Enter the Digital Cooperation Organisation (DCO), an underappreciated pillar in this emerging architecture. Headquartered in Riyadh and led by a Saudi woman, the DCO is the world’s only intergovernmental body dedicated solely to digital development. With 16 member states across four continents and a combined GDP of $3.5 trillion, the DCO seeks to democratise digital access through education, infrastructure, and regulatory harmonisation.
The organisation’s emphasis on inclusion—especially for women, youth, and fragile states—gives it credibility in the Global South. Its initiatives in digital identity systems for refugees, fintech platforms for post-conflict recovery, and AI literacy training represent a rare fusion of hard power with soft values.

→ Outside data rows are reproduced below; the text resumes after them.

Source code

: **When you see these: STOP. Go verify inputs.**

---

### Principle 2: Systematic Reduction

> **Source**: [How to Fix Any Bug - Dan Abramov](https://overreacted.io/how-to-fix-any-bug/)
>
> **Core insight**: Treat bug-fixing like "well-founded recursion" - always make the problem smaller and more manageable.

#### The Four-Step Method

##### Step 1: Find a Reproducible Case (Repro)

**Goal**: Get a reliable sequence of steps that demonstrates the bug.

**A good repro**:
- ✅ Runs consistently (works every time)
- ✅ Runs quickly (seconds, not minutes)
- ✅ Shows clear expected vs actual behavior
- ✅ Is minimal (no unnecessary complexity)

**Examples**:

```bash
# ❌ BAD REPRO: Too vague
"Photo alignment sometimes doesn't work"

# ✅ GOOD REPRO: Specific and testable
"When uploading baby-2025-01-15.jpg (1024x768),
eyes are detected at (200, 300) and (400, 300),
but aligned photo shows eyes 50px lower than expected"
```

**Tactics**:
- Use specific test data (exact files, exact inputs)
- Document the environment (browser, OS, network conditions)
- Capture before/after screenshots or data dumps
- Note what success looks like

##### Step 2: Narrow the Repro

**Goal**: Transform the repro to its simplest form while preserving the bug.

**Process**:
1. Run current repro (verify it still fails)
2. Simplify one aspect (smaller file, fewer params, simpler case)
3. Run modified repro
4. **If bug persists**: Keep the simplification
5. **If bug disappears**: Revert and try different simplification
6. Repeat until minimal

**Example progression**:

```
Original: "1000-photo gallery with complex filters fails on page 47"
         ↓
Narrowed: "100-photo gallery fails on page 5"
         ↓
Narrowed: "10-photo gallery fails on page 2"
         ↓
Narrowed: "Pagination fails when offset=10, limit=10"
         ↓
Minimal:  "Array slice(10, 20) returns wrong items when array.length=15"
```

But if this vision is to scale, it must go beyond summits and slogans. It requires bilateral AI investment funds focused on applied innovation—in areas such as healthcare diagnostics, supply chain optimisation, energy efficiency, and cybersecurity. It demands digital trade agreements that prioritise interoperability, data protection, and cyber resilience. And it calls for digital infrastructure development across Asia and Africa, offering a counterweight to China’s surveillance-laden technologies.
Herein lies the opportunity—and the challenge. China’s model of digital hegemony, exported via Huawei and ZTE, hinges on control: of data, of narrative, of infrastructure. It’s a vision where facial recognition meets state repression. The US–Saudi model must offer something better: AI that empowers, not monitors; platforms that connect, not isolate; and innovation governed by ethics, not expedience.
Yet there are risks. Trump’s transactionalism, while effective in securing megadeals like the $142 billion weapons package or the hundreds of billions in Gulf investments, could devolve into short-termism. The rush for AI leadership should not overlook the need for regulatory safeguards, talent development, and open-source standards. Likewise, Saudi Arabia’s domestic human rights record and its aggressive geopolitical posture—most notably in Yemen—remain issues of concern. A digital alliance cannot ignore analogue realities.
Nevertheless, we should not underestimate the potential of what is unfolding.
This is not merely about chips and code—it is about shaping the DNA of tomorrow’s world. Just as Bretton Woods and the Marshall Plan built the post-WWII liberal order, Riyadh and Washington now have the chance to define the post-industrial one. The world’s next ideological competition may not be between communism and capitalism, but between techno-authoritarianism and techno-pluralism.
In Trump’s Riyadh speech, he envisioned a Middle East “defined by commerce, not chaos.” But perhaps it goes further. A region once known for exporting fossil fuels and fanatics could, with the right investment and incentives, become a hub for exporting technology, tolerance, and talent.
That won’t happen automatically. It requires consistency, coalition-building, and courage. But the pieces are falling into place: from Neom’s innovation corridors to Silicon Valley’s algorithmic breakthroughs, from DCO’s policy playbooks to new AI corridors linking Riyadh, Abu Dhabi, and Austin.
The future won’t wait. As the race for digital supremacy accelerates, nations must choose: to lead or to lag, to co-operate or to capitulate.
With its capital, strategic geography, and bold leadership, Saudi Arabia is signalling its desire to lead. With its innovation base, security commitments, and global alliances, America remains the indispensable partner.
Together, they can forge not just a new alliance—but a new global order. One where power is measured not by the oil beneath our feet, but by the intelligence—human and artificial—that shapes the world above it.